Sie sollen weder unter Putz noch in Decken eingelassen werden und dürfen nicht überstrichen werden.
Eine Mindestüberwachung ist gewährleistet, wenn pro Etage ein Rauchwarnmelder im Flur vorhanden ist. Besonders wichtig sind Schlafbereich und Kinderzimmer. Je nach Grösse der Wohnung wird ein besserer Schutz erreicht, wenn zusätzlich im Wohn- und Essbereich Rauchwarnmelder installiert sind. Nicht zu vergessen sind Hobbyräume, Keller und Dachböden.
Zur Vermeidung von Fehlalarmen sollen Rauchwarnmelder nicht in Räumen eingesetzt werden, in denen starker Wasserdampf (z.B. Bad/Küche), eine grosse Staubbelastung oder Rauch (z.B. Bastelraum, je nach Nutzung) vorkommen kann.
Kleinwohnung
3-Zimmer-Wohnung
Mehrstöckiges Haus
Legende:
Basisüberwachung: pro Etage je ein Rauchwarnmelder im Flur, Kinder- und Schlafzimmer
Die überwachte Fläche pro Melder sollte nicht grösser als 50 m² sein.

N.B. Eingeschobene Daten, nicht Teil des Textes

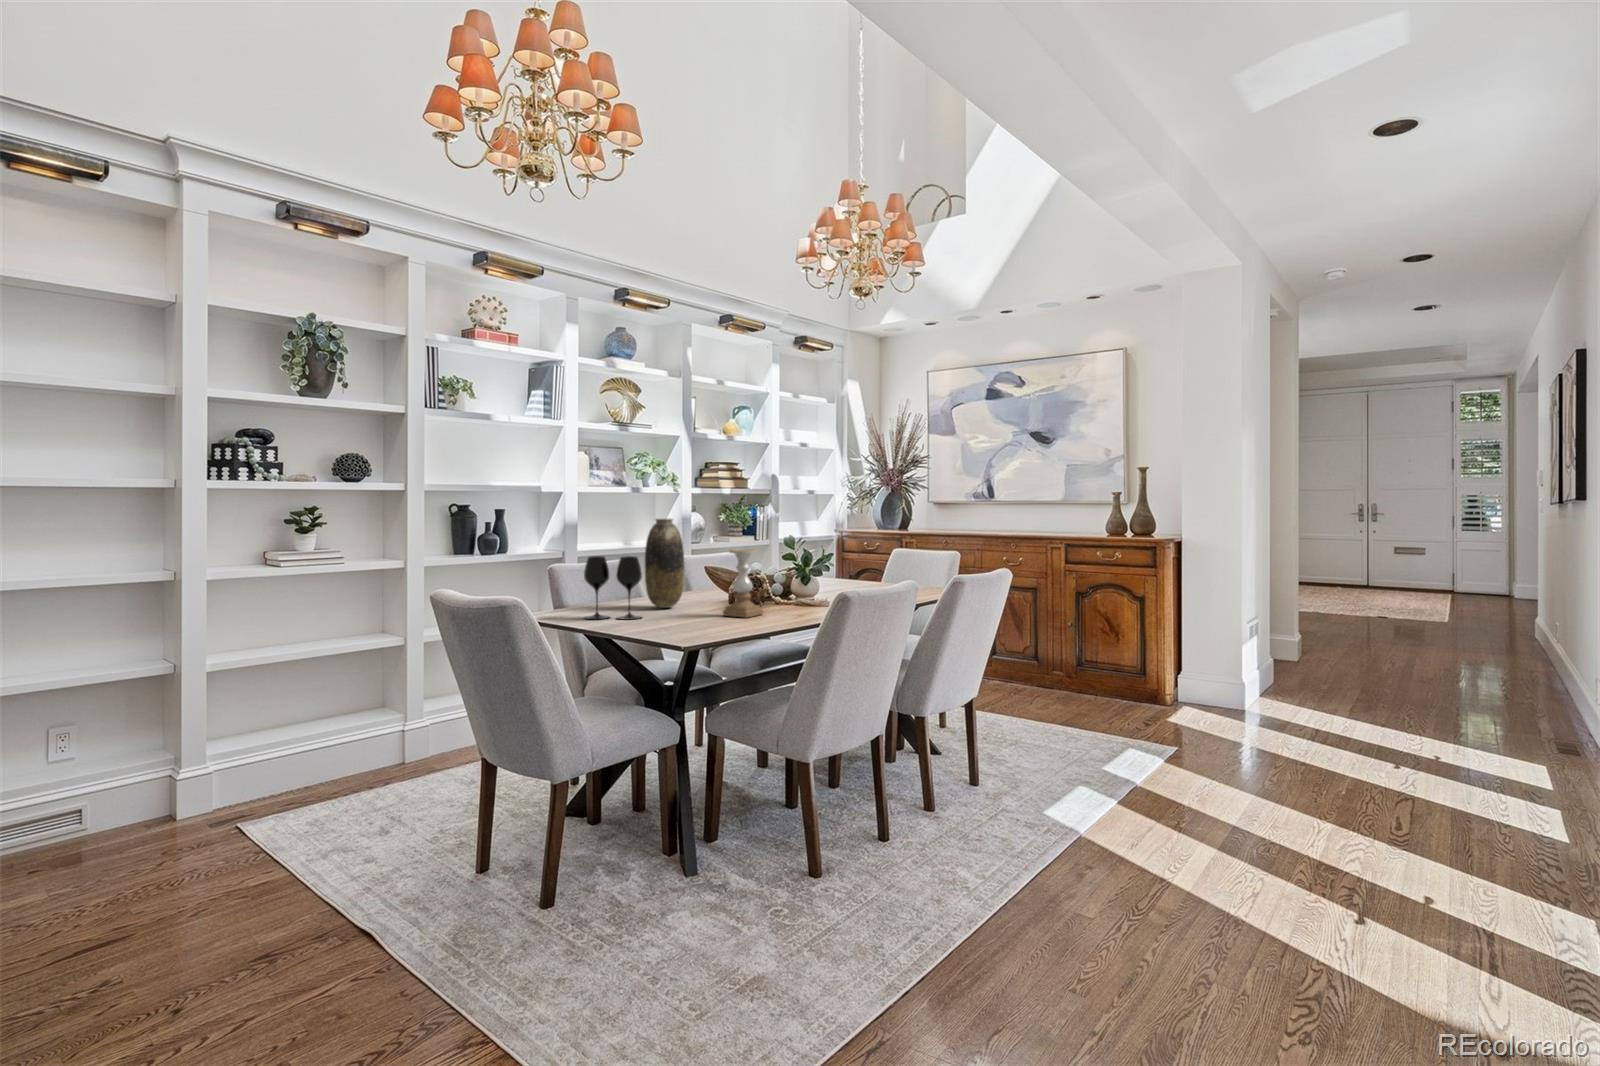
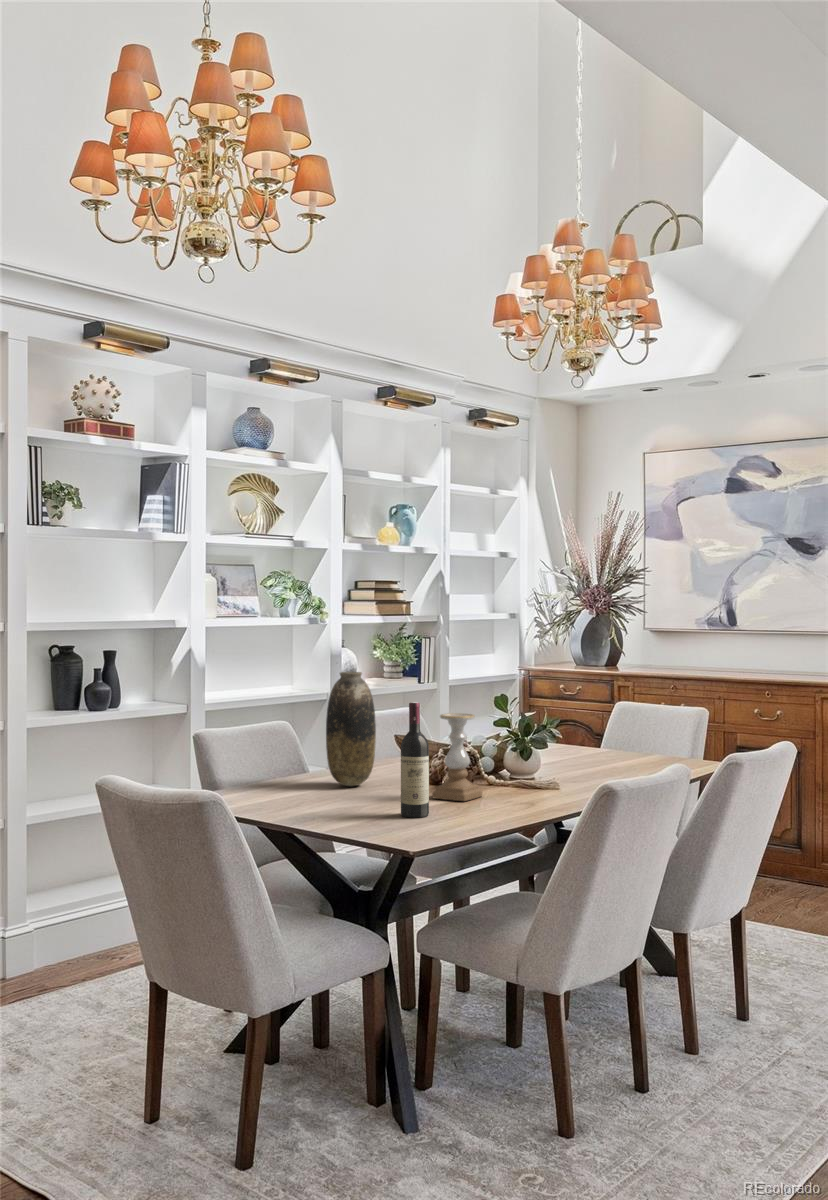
wine bottle: none [689,537,712,628] -> present [401,702,429,818]
wine glass: present [584,556,642,620] -> none [258,723,332,804]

Gegenüber elektrischen Anlagen und Fluoreszenzlampen ist ein Abstand von mindestens 50 cm einzuhalten, da die elektrischen Einrichtungen zu einem Fehlalarm führen könnten.

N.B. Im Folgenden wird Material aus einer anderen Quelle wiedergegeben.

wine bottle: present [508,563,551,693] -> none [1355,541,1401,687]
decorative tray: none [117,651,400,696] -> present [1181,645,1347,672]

Zu Ein- und Austrittsöffnungen von Lüftungen muss ein Mindestabstand von 1 m eingehalten werden. Dies einerseits aus dem Grund, dass bei einem Brandfall die Lüftung den Rauch absaugen könnte und somit das Warnsystem verspätet reagieren würde, andererseits kann durch die Lüftung mehr Staub in den Rauchwarnmelder gelangen, was zu Fehlalarmen führen könnte.